Man braucht auch kein Profi, gelernter Analyst oder hoch intelligent sein. Alles was man benötigt sind ein paar Basics, gesunden Menschenverstand und viel Geduld. Wenn ihr euch ein Auto, eine Versicherung oder ein neues Handy zulegen wollt, dann folgt auf eine Recherche ein Kauf. Das gleiche Prinzip gilt für Investitionen. Informiert euch über Blogs wie diesen, Finanzseiten, Youtube oder Volkshochschulkursen über dieses Thema. Hört nicht auf die Stammtischparolen vieler Eltern oder Besserwisser. Kauft keine Aktien auf Anraten des besten Freundes oder des Nachbarn. Sondern lernt von Menschen, die das schon eine Weile recht erfolgreich praktizieren. Es ist ist wie beim Hausbau. Es erfordert Lernen, Verständnis und Planung über einen Zeitraum von mindestens mehreren Monaten. Danach werdet ihr euer Leben lang davon profitieren und braucht auch wenig Zeit zu investieren. Im Anschluss wäre es ratsam sich zum Beispiel über ETF-Sparpläne oder Wikifolio-Zertifikate Eigenkapital aufzubauen. Ab 25 Euro im Monat ist dies bereits möglich.
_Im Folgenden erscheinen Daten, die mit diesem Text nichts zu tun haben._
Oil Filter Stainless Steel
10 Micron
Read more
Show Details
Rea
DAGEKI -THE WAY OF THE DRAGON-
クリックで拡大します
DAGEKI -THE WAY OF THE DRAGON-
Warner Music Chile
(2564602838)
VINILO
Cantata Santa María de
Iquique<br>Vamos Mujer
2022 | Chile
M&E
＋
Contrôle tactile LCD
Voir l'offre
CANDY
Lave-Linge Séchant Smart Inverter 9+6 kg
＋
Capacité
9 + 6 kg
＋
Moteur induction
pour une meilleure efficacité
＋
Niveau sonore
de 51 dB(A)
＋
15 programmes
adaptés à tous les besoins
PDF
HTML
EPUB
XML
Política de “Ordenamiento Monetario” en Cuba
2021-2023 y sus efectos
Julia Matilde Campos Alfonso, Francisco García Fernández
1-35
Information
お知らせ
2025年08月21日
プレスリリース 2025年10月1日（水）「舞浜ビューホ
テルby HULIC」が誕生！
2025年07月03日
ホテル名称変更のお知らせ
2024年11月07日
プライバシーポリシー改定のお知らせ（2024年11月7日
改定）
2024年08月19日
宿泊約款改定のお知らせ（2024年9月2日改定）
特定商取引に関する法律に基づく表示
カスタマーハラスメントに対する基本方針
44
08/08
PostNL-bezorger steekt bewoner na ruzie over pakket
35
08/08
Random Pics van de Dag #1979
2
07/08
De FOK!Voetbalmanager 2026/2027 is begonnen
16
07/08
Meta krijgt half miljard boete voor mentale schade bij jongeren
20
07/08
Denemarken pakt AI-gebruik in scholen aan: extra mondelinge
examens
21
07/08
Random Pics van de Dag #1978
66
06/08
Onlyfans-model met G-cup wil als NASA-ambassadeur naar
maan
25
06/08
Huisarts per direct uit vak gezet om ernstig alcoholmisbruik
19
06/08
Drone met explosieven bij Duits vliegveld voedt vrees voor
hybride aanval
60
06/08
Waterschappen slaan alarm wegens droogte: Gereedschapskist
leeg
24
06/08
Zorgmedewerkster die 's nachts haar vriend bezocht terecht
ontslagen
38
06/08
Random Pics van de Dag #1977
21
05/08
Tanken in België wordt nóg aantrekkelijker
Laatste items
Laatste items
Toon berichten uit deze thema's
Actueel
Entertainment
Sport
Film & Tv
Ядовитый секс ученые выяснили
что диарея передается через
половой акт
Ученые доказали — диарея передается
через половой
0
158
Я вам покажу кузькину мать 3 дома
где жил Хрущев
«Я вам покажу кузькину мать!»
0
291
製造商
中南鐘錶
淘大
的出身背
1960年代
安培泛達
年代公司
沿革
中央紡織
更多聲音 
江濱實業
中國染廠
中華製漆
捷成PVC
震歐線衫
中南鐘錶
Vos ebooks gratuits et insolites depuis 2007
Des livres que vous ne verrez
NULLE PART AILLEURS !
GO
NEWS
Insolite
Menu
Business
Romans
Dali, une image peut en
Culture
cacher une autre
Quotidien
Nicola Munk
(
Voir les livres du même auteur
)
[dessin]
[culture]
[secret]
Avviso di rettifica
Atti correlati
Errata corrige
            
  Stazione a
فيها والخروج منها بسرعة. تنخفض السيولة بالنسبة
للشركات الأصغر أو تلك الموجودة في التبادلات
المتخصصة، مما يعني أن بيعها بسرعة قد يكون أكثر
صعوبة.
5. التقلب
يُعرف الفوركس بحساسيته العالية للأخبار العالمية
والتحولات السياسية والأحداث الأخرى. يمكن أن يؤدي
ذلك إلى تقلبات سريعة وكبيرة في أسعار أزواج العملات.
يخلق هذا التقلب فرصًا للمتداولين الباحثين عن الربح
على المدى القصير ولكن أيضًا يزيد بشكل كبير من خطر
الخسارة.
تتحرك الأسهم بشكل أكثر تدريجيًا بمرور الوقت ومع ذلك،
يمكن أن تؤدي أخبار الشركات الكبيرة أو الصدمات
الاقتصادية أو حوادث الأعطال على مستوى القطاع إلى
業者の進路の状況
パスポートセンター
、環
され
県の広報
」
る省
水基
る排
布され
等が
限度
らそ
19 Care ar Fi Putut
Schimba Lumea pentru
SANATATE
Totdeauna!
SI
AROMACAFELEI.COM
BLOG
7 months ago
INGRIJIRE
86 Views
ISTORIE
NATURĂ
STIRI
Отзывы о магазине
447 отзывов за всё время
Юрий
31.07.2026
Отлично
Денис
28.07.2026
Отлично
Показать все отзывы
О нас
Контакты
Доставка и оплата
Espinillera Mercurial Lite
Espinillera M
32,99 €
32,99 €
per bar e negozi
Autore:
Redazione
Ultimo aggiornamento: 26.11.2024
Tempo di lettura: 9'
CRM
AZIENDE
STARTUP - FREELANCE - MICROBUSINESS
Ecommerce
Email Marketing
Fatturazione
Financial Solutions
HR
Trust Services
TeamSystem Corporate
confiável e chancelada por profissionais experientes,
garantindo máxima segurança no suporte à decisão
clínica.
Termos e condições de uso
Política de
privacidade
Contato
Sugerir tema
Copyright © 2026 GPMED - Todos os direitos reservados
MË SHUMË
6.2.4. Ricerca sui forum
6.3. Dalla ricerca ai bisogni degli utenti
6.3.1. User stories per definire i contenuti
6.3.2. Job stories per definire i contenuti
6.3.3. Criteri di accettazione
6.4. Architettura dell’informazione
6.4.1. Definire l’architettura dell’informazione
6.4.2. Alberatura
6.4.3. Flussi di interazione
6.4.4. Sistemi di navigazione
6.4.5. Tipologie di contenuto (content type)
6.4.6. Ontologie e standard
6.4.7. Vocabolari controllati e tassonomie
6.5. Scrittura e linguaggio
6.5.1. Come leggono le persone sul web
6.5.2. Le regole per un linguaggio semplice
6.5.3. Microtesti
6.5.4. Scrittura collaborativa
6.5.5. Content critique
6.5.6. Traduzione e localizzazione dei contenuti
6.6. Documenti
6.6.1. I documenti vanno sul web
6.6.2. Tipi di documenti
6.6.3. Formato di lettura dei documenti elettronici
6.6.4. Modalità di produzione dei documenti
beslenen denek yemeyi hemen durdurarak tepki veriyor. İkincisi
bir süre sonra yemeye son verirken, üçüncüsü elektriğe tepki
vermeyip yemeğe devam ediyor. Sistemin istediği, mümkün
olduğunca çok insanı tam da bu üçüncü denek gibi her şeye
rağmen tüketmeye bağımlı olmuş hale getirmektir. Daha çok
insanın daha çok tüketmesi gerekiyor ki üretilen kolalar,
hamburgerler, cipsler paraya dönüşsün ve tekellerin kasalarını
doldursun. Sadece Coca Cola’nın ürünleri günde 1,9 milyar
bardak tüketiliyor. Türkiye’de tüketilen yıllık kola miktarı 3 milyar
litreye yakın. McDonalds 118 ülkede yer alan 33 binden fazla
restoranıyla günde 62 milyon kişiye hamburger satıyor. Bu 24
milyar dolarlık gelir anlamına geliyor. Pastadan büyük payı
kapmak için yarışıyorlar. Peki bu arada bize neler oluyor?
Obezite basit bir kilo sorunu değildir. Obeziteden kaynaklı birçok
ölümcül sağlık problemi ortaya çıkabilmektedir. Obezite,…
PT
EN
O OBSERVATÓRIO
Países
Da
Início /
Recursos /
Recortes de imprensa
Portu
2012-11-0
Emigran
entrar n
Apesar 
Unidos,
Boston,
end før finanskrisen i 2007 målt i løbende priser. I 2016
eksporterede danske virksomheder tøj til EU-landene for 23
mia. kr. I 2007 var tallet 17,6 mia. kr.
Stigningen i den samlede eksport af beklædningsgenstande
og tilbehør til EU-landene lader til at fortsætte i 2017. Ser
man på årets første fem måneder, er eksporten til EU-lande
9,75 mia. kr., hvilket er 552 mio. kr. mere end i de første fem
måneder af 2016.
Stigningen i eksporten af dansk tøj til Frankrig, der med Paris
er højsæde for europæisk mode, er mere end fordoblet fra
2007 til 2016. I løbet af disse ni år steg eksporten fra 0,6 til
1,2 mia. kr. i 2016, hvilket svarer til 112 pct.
Hat man eine gewisse Summe angespart, kann man sich mit dem Kauf von Aktien oder einer Immobile beschäftigen. Man wird dadurch nicht von heute auf morgen reich. Es ist ein langfristiger Weg. Er öffnet jedoch Schritt für Schritt die Tür zur finanziellen Freiheit.

Perverses Börsensystem vs. Soziales Börsensystem – ein Fazit

Wenn ihr normaler Angestellter, Arbeiter oder Beamter seid, dann könnt ihr nicht mit den Investitionsmöglichkeiten der reichen Menschen mithalten. Aus dieser Perspektive ist die Börse ein perverses Geldsystem. Jedoch haben nicht nur die reichen Menschen Zugang dazu. Alle können daran teilnehmen und so ihren Weg in die finanzielle Freiheit ebnen.

Ein Tipp:

Geht mit offenem Geist an das Thema Börse heran. Es gibt wenige Themen, die so mit Vorurteilen behaftet sind, wie das Thema Börse. Dieses negative Image hat sich in unsere Köpfe eingebrannt. Dabei ist es egal, ob wir uns jemals bewusst mit diesem Thema beschäftigt haben. Stellt euch einfach vor, ihr beschäftigt euch mit einem völlig neuen Gebiet von dem ihr eben zum allerersten Mal in eurem Leben gehört habt. Bildet euch eure eigene Meinung!